[PASSAGE SHOWN start]

Issue Details (XML | Word | Printable)

Key: HADOOP-234
Type: New Feature New Feature
Status: Closed Closed
Resolution: Fixed
Priority: Major Major
Assignee: Owen O'Malley
Reporter: Sanjay Dahiya
Votes: 0
Watchers: 0
Operations

If you were logged in you would be able to see more operations.
Hadoop Common

Hadoop Pipes for writing map/reduce jobs in C++ and python

Created: 19/May/06 04:28 PM   Updated: 08/Jul/09 04:41 PM
Return to search
Component/s: None
Affects Version/s: None
Fix Version/s: 0.14.0

Time Tracking:
Not Specified

File Attachments:
  Size
PDF File Hadoop MaReduce Developer doc.pdf 2006-05-30 06:58 PM Sanjay Dahiya 112 kB
HTML File Licensed for inclusion in ASF works hadoop-pipes.html 2007-02-18 08:28 AM Owen O'Malley 11 kB
Text File Licensed for inclusion in ASF works pipes-2.patch 2007-05-16 12:21 AM Owen O'Malley 3.98 MB
Text File Licensed for inclusion in ASF works pipes.patch 2007-04-18 10:30 PM Owen O'Malley 3.98 MB
Issue Links:
Dependants
 

Resolution Date: 16/May/07 07:23 PM


 Description  « Hide
MapReduce C++ support

Requirements

1. Allow users to write Map, Reduce, RecordReader, and RecordWriter functions in C++, rest of the infrastructure already present in Java should be reused.
2. Avoid users having to write both Java and C++ for this to work.
3. Avoid users having to work with JNI methods directly by wrapping them in helper functions.
4. The interface should be SWIG'able.

[PASSAGE SHOWN end]
[SUPPLIED RECORDS start]

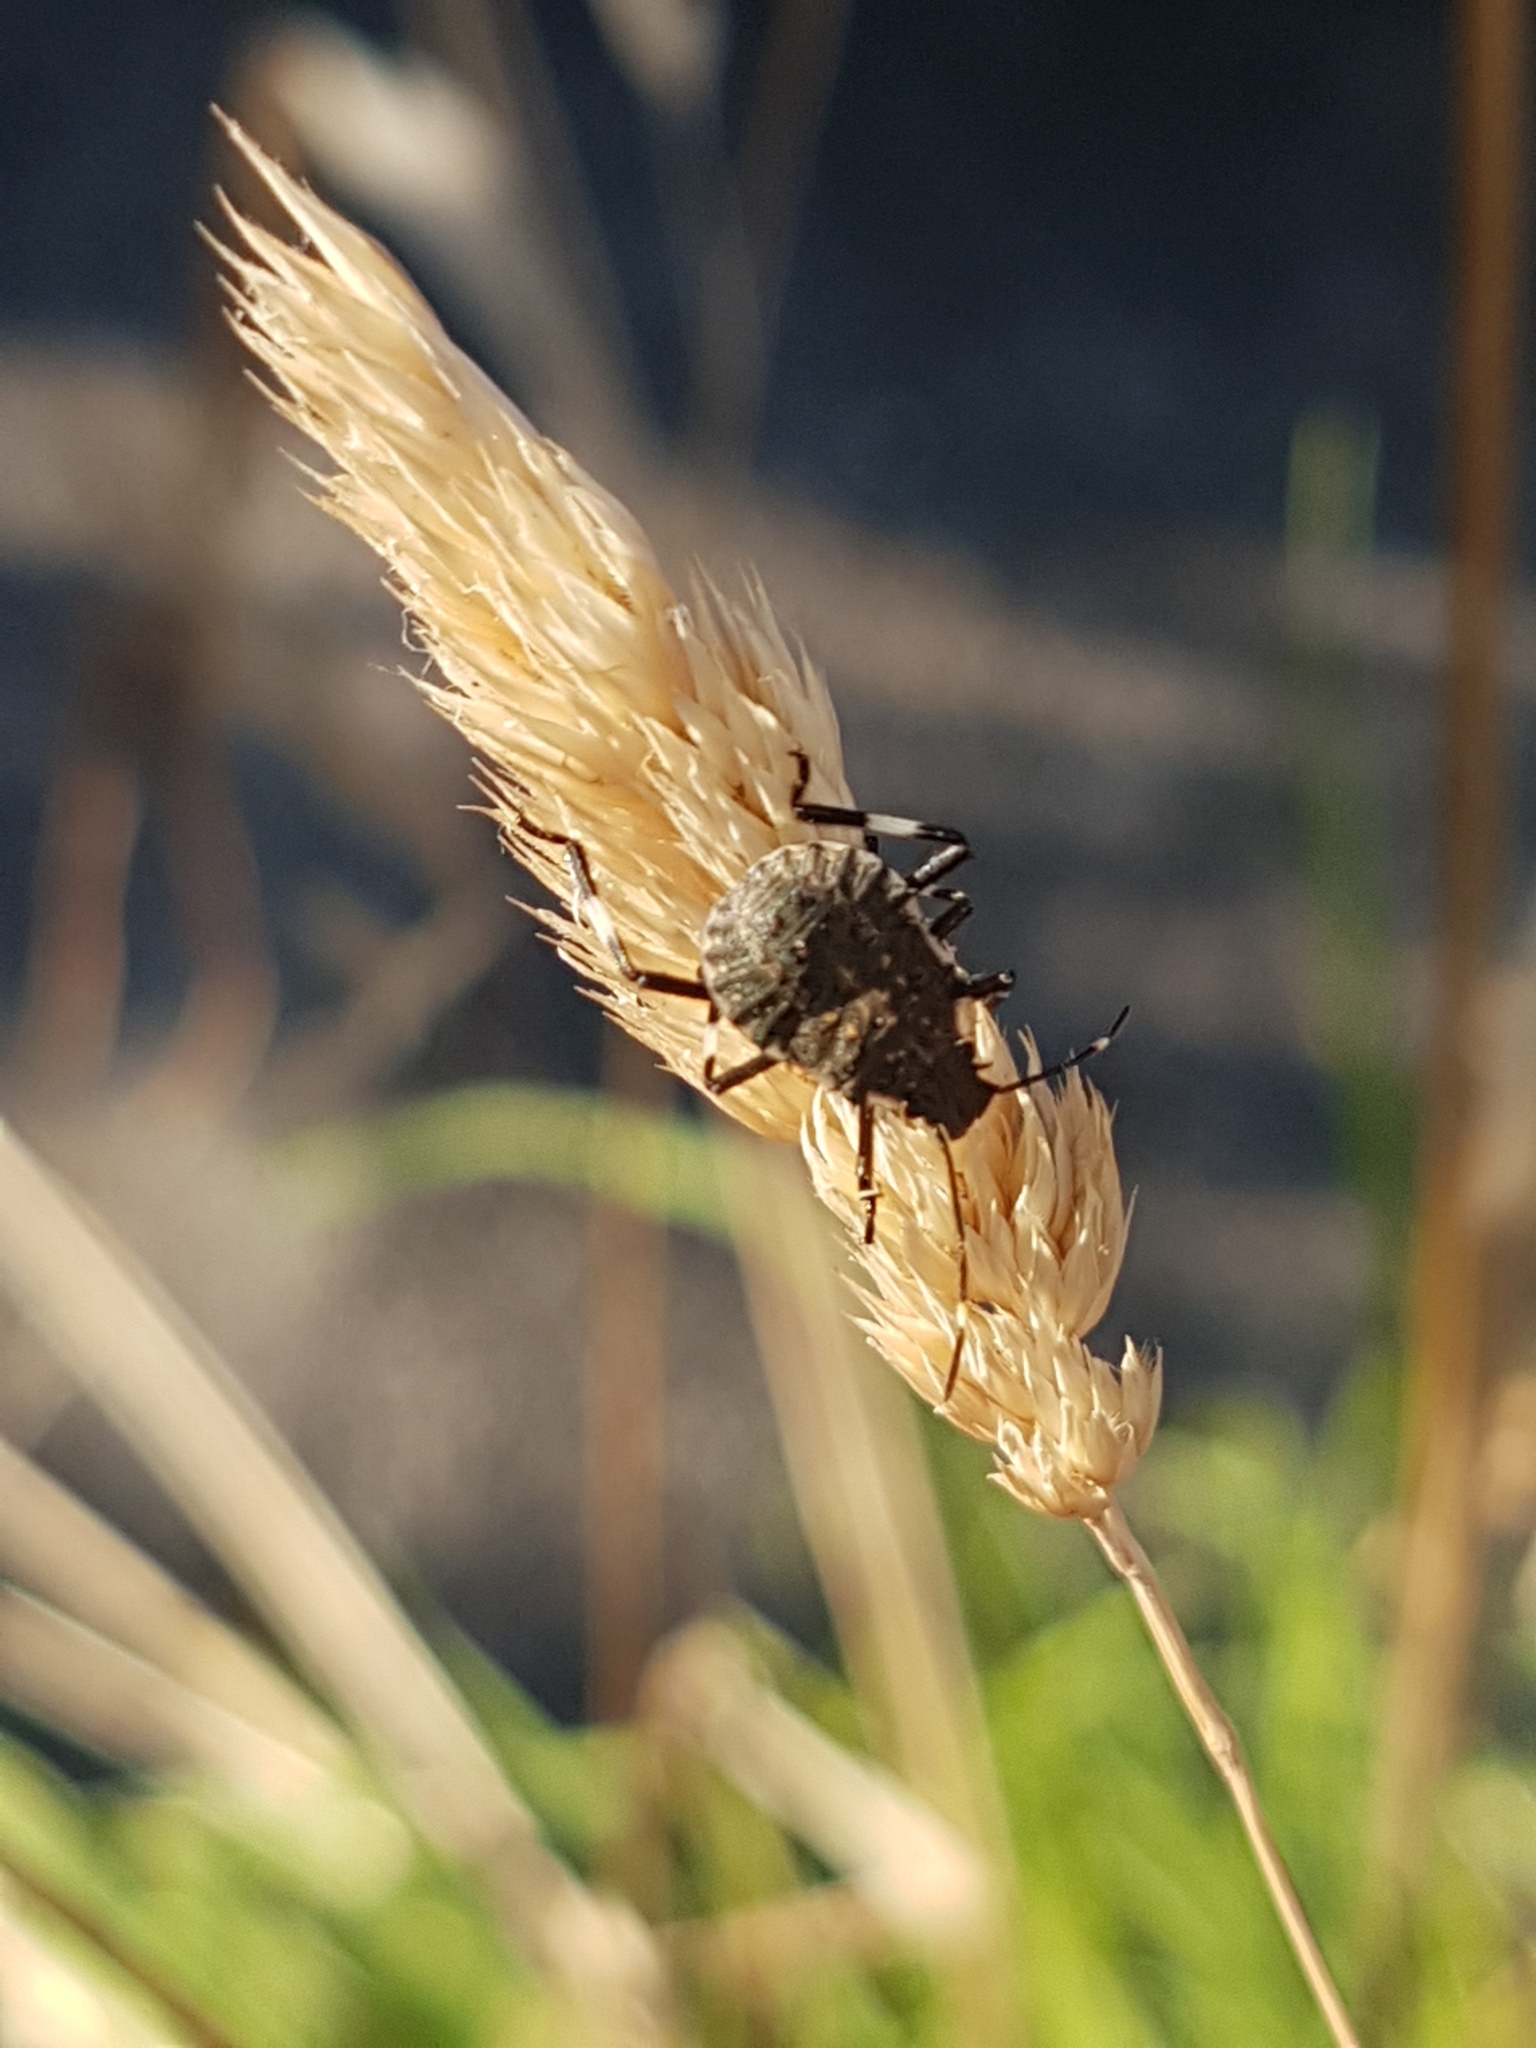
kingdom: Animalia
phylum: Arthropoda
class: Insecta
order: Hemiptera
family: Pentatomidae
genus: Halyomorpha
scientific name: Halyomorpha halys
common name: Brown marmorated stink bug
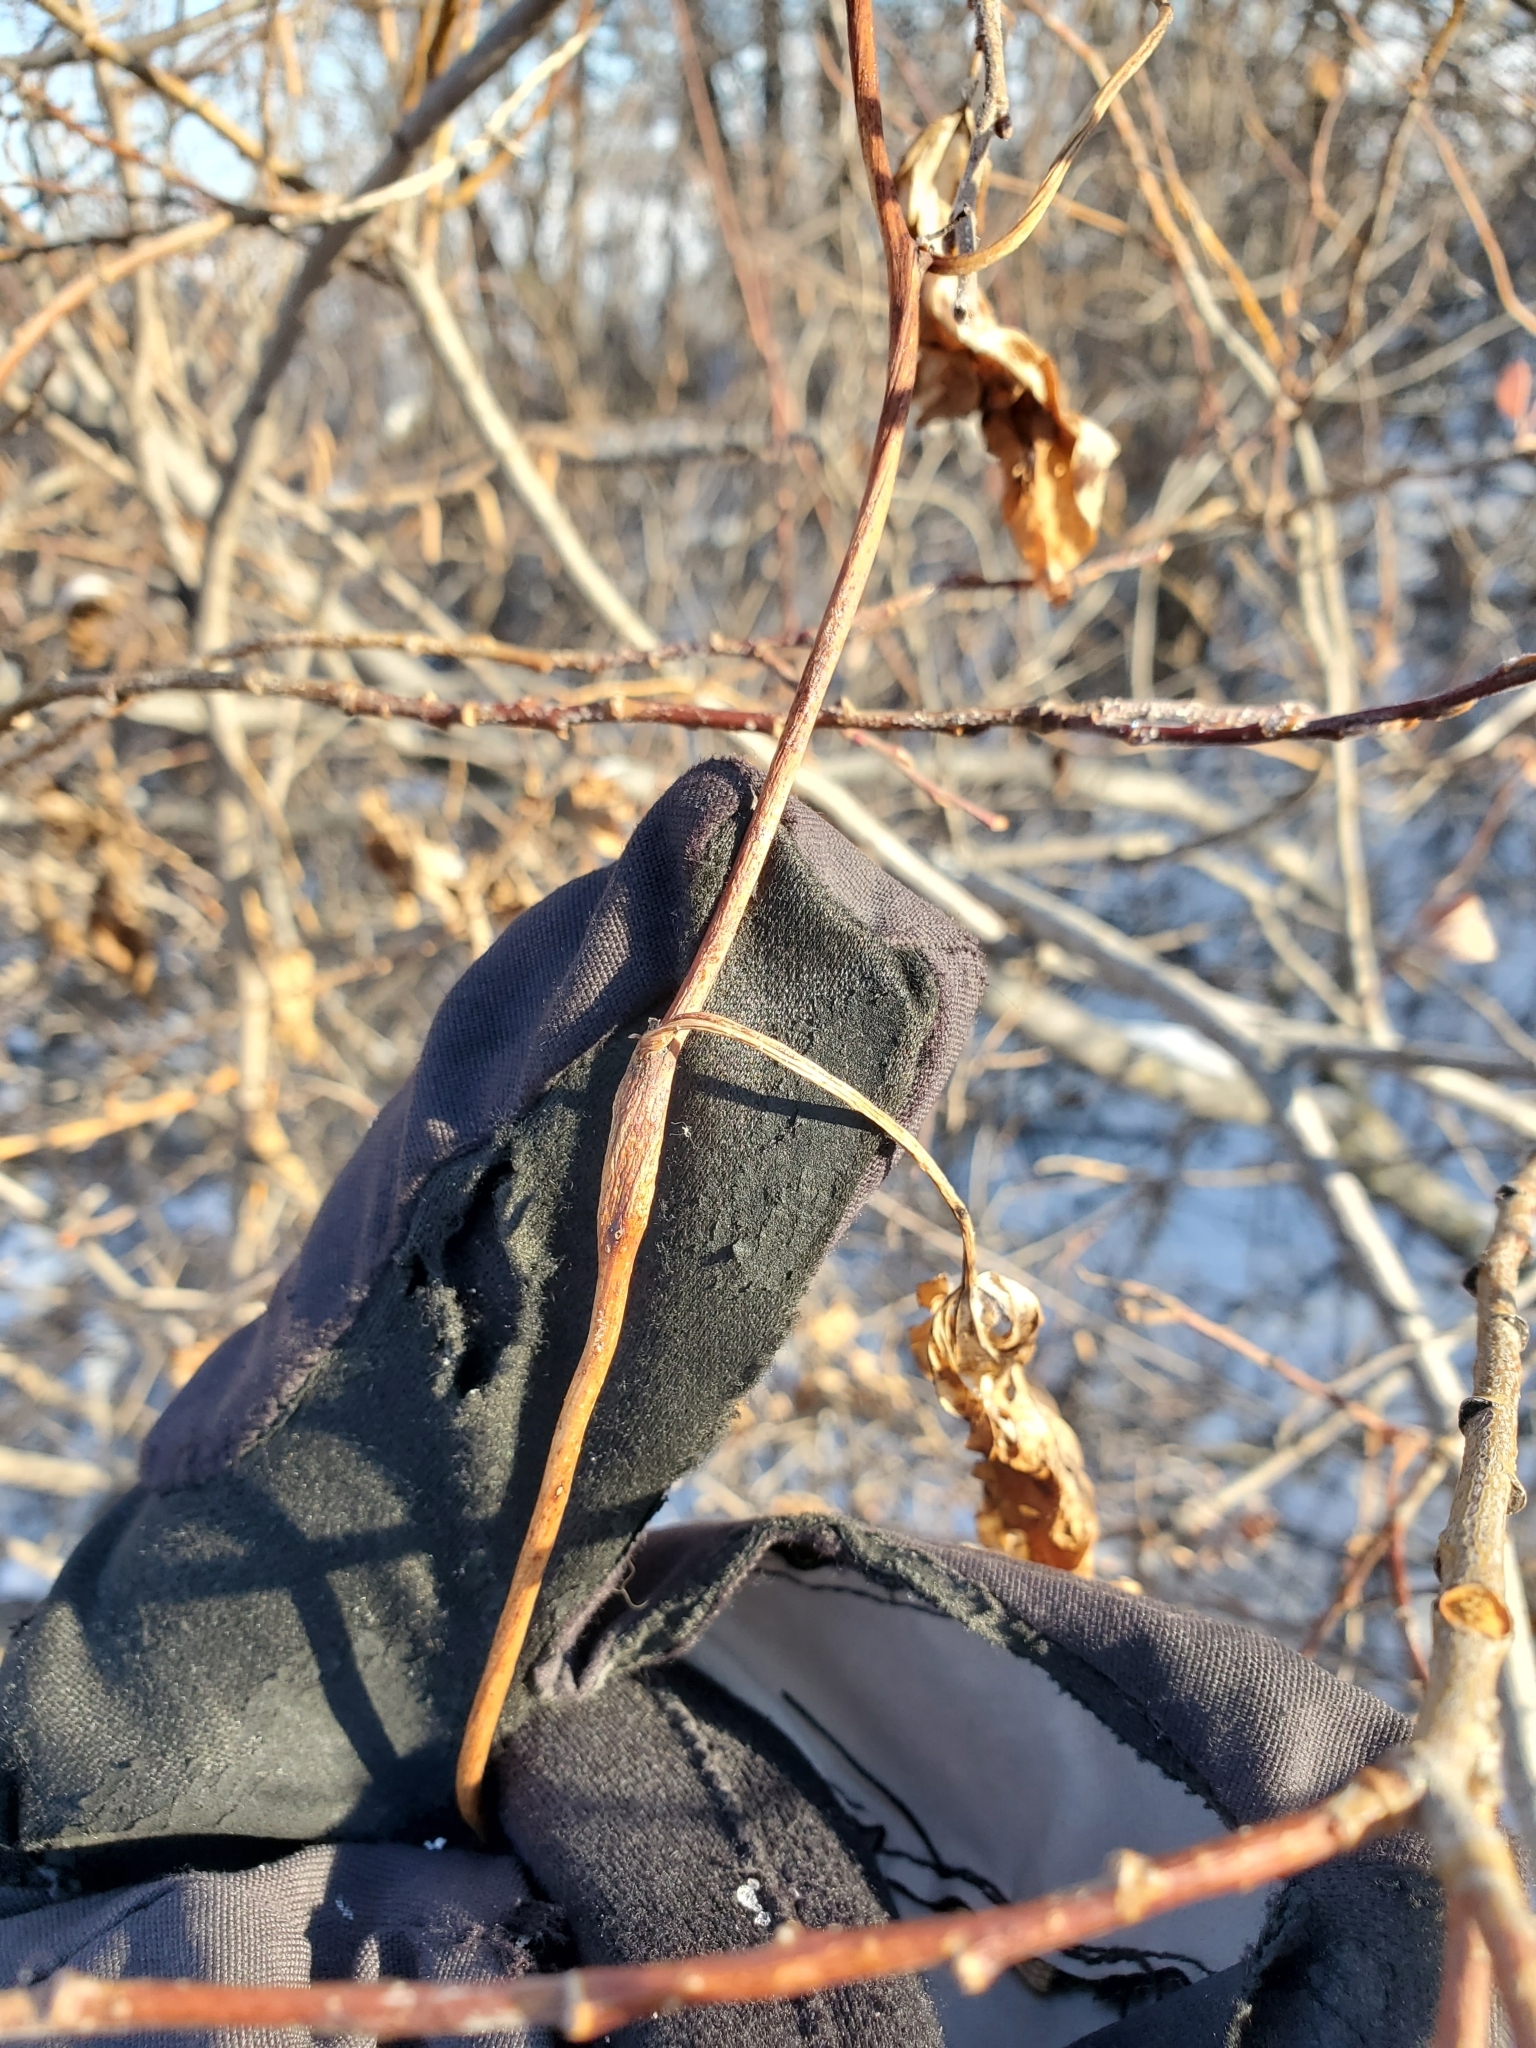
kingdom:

[SUPPLIED RECORDS end]

## STATED GOAL 1
Answer these from the Hadoop Pipes issue page:
(a) Who is the assignee?
(b) What fix version is listed?
(c) What does requirement 3 say users should avoid?
## STATED GOAL 2
Rewrite part of the Hadoop Pipes issue page, starting at the words "Requirements" and ending after "this to work.", with "Java" swapped for "Scala" throughout.
## STATED GOAL 3
Put this sentence from the Hadoop Pipes issue page into Spanish: "If you were logged in you would be able to see more operations."
The items aren't needed for any of this.

## COMPLETE OUTPUT 1
(a) Owen O'Malley
(b) 0.14.0
(c) Working with JNI methods directly (by wrapping them in helper functions)

## COMPLETE OUTPUT 2
Requirements

1. Allow users to write Map, Reduce, RecordReader, and RecordWriter functions in C++, rest of the infrastructure already present in Scala should be reused.
2. Avoid users having to write both Scala and C++ for this to work.

## COMPLETE OUTPUT 3
Si hubieras iniciado sesión, podrías ver más operaciones.